-
Notifications
You must be signed in to change notification settings - Fork 45
Description
Hello Intel Extension for TensorFlow Team,
I am unable to get TensorFlow to detect my Intel Arc B580 GPU when running inside the official Docker container. The software inside the container appears to load correctly, but the SYCL runtime fails to find any physical XPU devices.
This seems to be a low-level incompatibility issue with the Ubuntu 24.04 host environment.
Environment Details
Host OS: Ubuntu 24.04 LTS "Noble Numbat"
GPU: Intel Arc B580
Host Graphics Driver: xe DRM driver (verified via dmesg, graphical acceleration is working on the host via X.org)
Docker Version: (Cole aqui a versão que você obteve no passo 1)
Docker Image: intel/intel-optimized-tensorflow:2.15.0.1-xpu-pip-jupyter
Steps to Reproduce
On a fresh Ubuntu 24.04 host system, install Docker via sudo apt install docker.io.

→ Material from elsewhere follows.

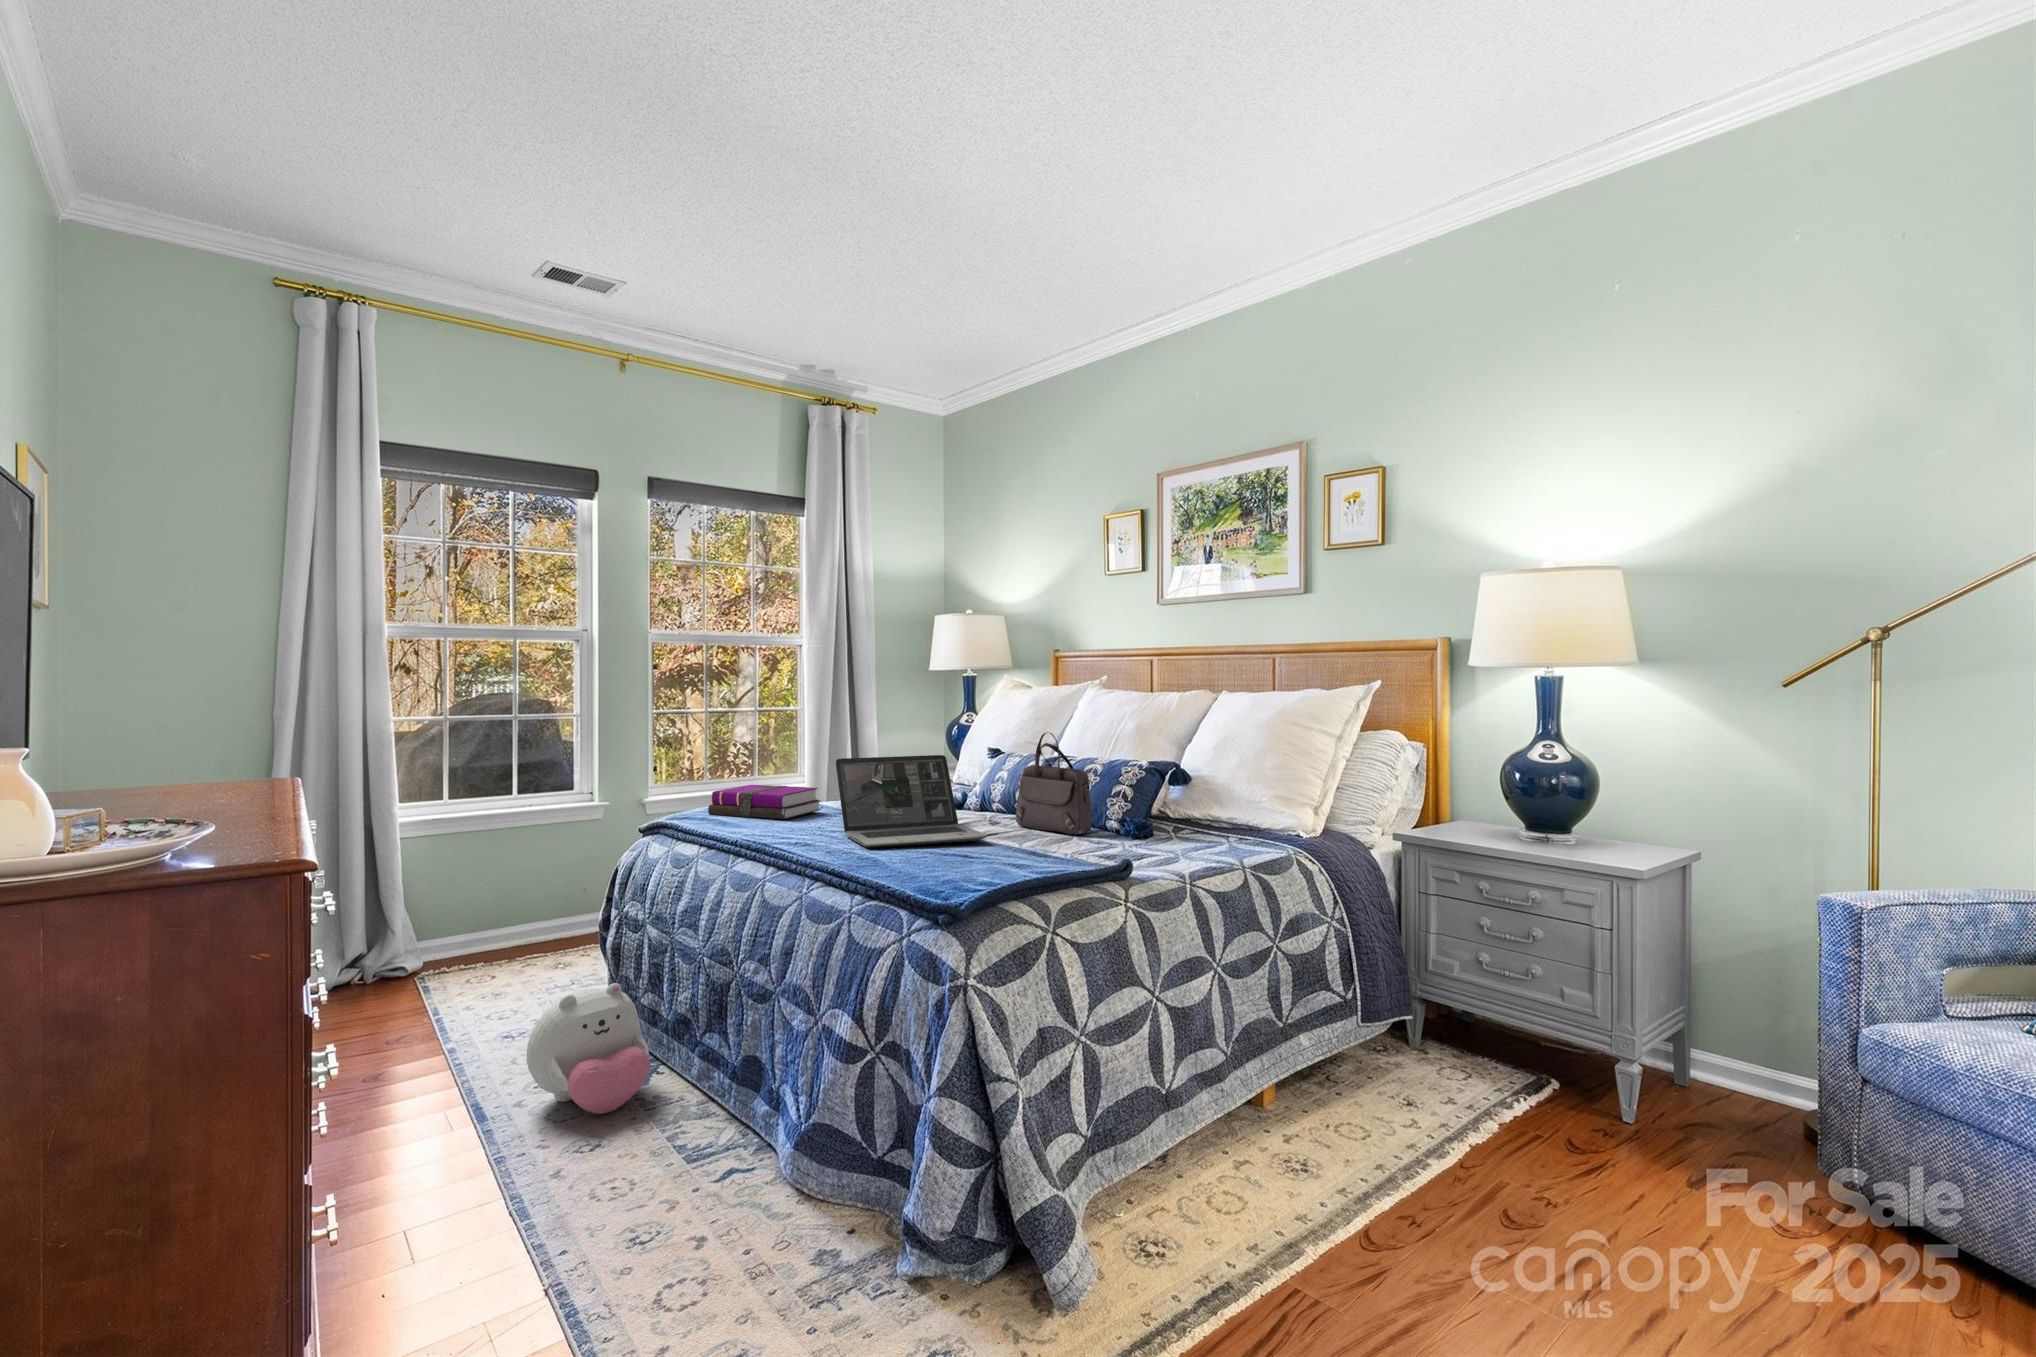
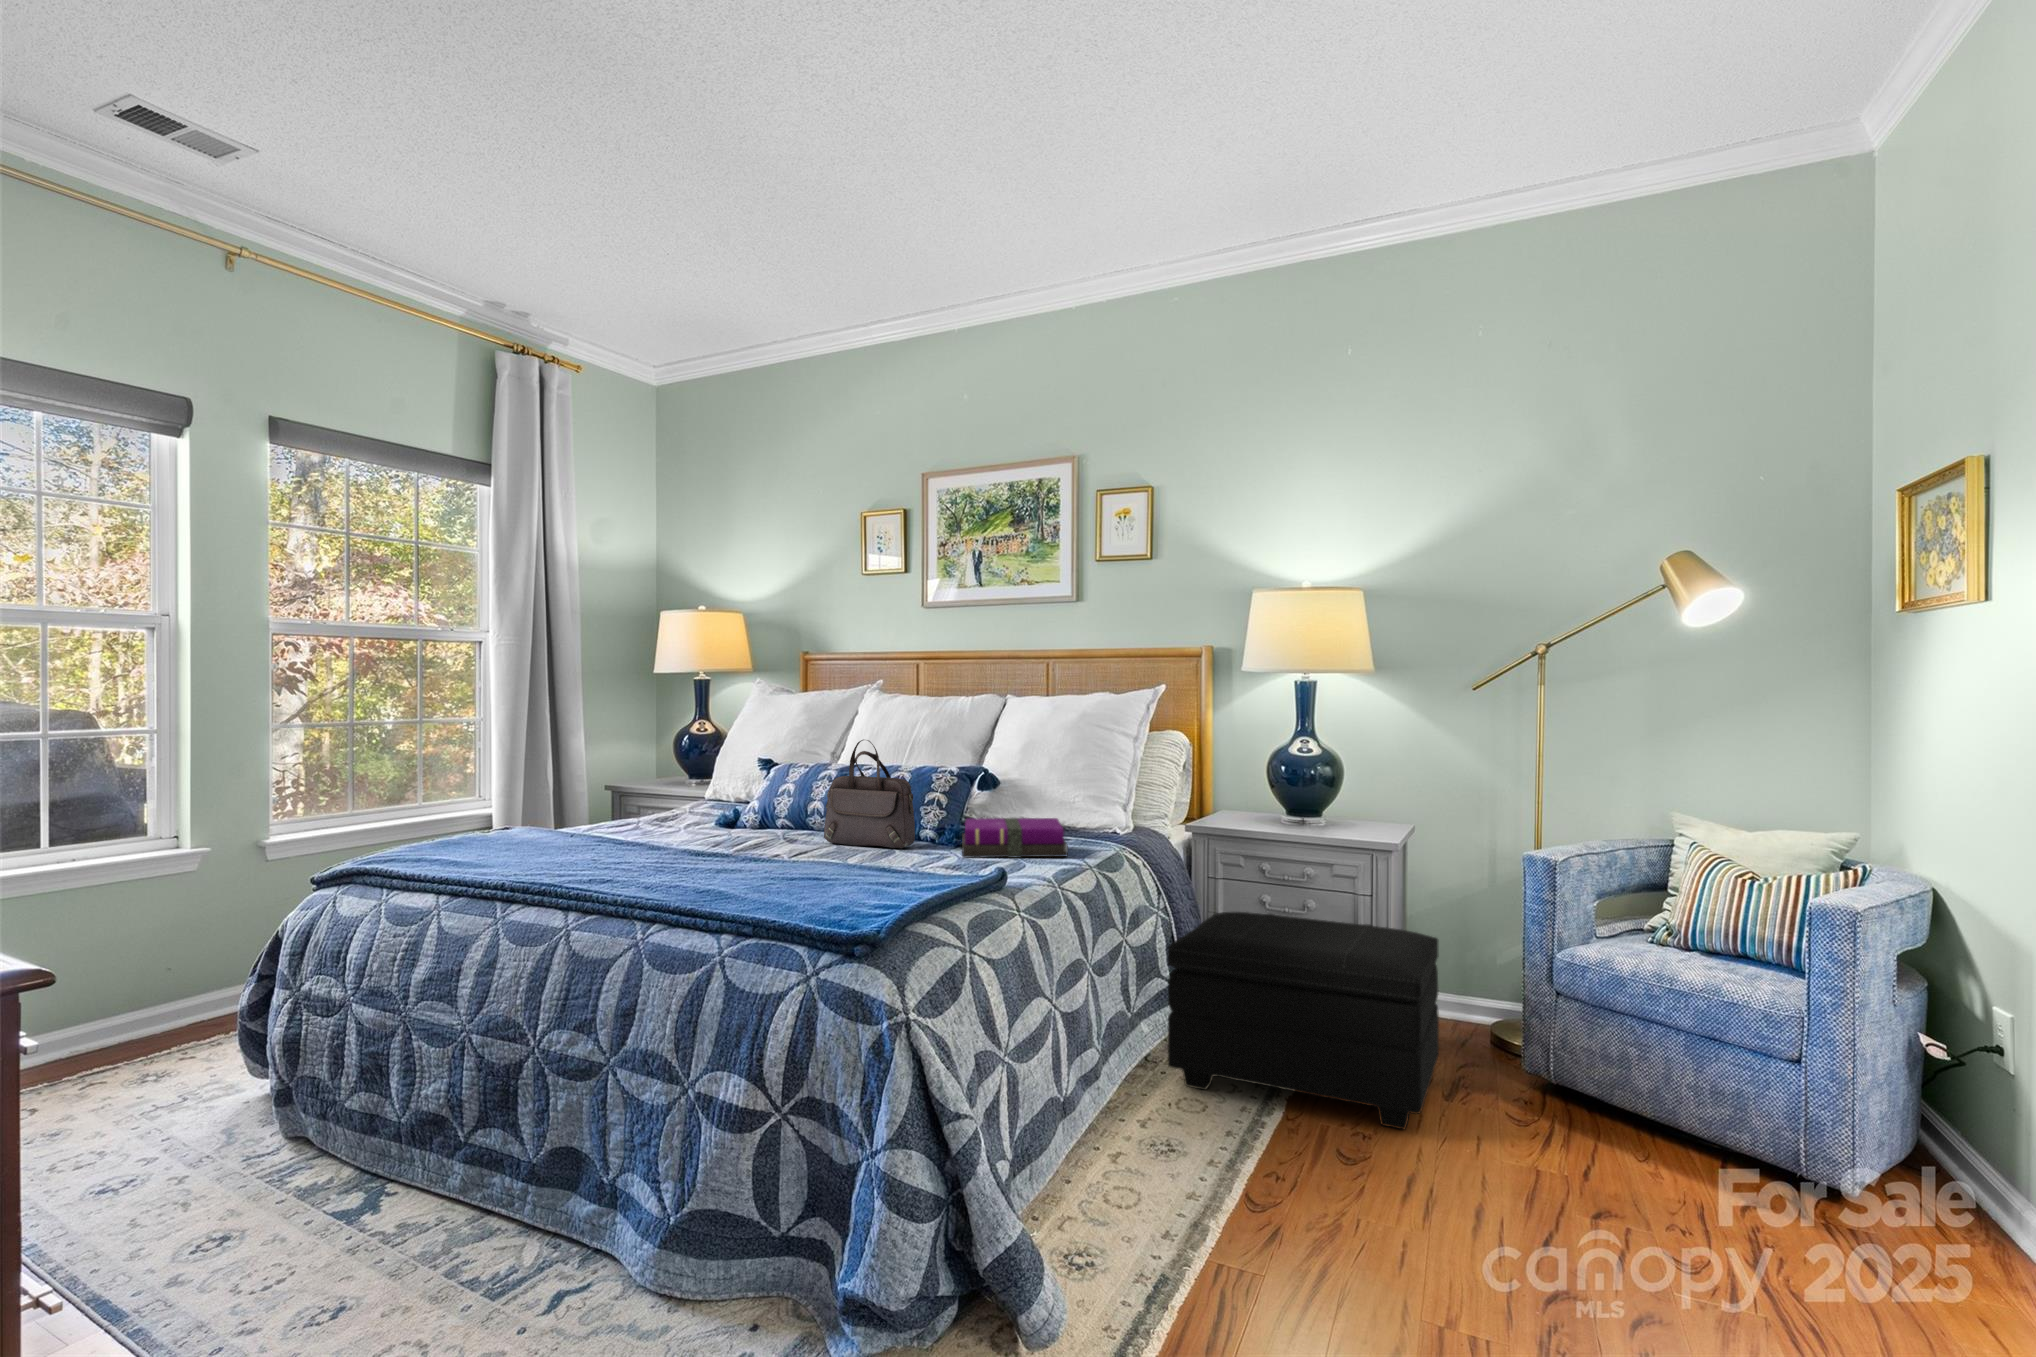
laptop: present [836,755,987,848] -> none [627,768,822,879]
notebook: present [708,785,821,819] -> present [962,818,1068,858]
footstool: none [1337,927,1681,1194] -> present [1168,912,1439,1129]
plush toy: present [526,983,651,1114] -> none [206,1083,401,1260]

Add the current user to the docker group with sudo usermod -aG docker $USER and then log out and log back in.
Run the official Docker container with flags to pass through the GPU device and render group permissions:
Bash
docker run -it --rm -p 8888:8888 --device=/dev/dri --group-add=$(getent group render | cut -d: -f3) intel/intel-optimized-tensorflow:2.15.0.1-xpu-pip-jupyter
Inside the container's terminal (e.g., via Jupyter Lab), run the following Python command to check for XPU devices:
Python
import tensorflow as tf
import intel_extension_for_tensorflow as itex
print('Devices found:', tf.config.list_physical_devices('XPU'))
Expected Behavior
The Python script should output a success message, listing one XPU device:
Devices found: [PhysicalDevice(name='/physical_device:XPU:0', device_type='XPU')]
Actual Behavior
The Python script outputs an empty list: Devices found: [].
The full log from the Python execution inside the container is as follows:
2025-09-07 00:55:39.394092: I external/local_tsl/tsl/cuda/cudart_stub.cc:31] Could not find cuda drivers on your machine, GPU will not be used.
2025-09-07 00:55:39.439004: E external/local_xla/xla/stream_executor/cuda/cuda_dnn.cc:9261] Unable to register cuDNN factory: Attempting to register factory for plugin cuDNN when one has already been registered
2025-09-07 00:55:39.439039: E external/local_xla/xla/stream_executor/cuda/cuda_fft.cc:607] Unable to register cuFFT factory: Attempting to register factory for plugin cuFFT when one has already been registered
2025-09-07 00:55:39.440414: E external/local_xla/xla/stream_executor/cuda/cuda_blas.cc:1515] Unable to register cuBLAS factory: Attempting to register factory for plugin cuBLAS when one has already been registered
2025-09-07 00:55:39.447415: I external/local_tsl/tsl/cuda/cudart_stub.cc:31] Could not find cuda drivers on your machine, GPU will not be used.
2025-09-07 00:55:39.447651: I tensorflow/core/platform/cpu_feature_guard.cc:182] This TensorFlow binary is optimized to use available CPU instructions in performance-critical operations.
To enable the following instructions: AVX2 FMA, in other operations, rebuild TensorFlow with the appropriate compiler flags.
2025-09-07 00:55:40.280102: W tensorflow/compiler/tf2tensorrt/utils/py_utils.cc:38] TF-TRT Warning: Could not find TensorRT
2025-09-07 00:55:41.486461: I itex/core/wrapper/itex_gpu_wrapper.cc:38] Intel Extension for Tensorflow* GPU backend is loaded.
2025-09-07 00:55:41.486887: I external/local_xla/xla/pjrt/pjrt_api.cc:67] PJRT_Api is set for device type xpu
2025-09-07 00:55:41.486911: I external/local_xla/xla/pjrt/pjrt_api.cc:72] PJRT plugin for XPU has PJRT API version 0.33. The framework PJRT API version is 0.34.
2025-09-07 00:55:41.525929: E external/intel_xla/xla/stream_executor/sycl/sycl_gpu_runtime.cc:178] Can not found any devices.
2025-09-07 00:55:41.525996: E itex/core/kernels/xpu_kernel.cc:60] Failed precondition: No visible XPU devices. To check runtime environment on your host, please run itex/tools/python/env_check.py.
If you need help, create an issue at https://github.com/intel/intel-extension-for-tensorflow/issues
2025-09-07 00:55:41.613297: E itex/core/devices/gpu/itex_gpu_runtime.cc:174] Can not found any devices. To check runtime environment on your host, please run itex/tools/python/env_check.py.
If you need help, create an issue at https://github.com/intel/intel-extension-for-tensorflow/issues
Thank you for looking into this. It seems there is an incompatibility between the latest Ubuntu LTS release and the device passthrough for Intel Arc GPUs.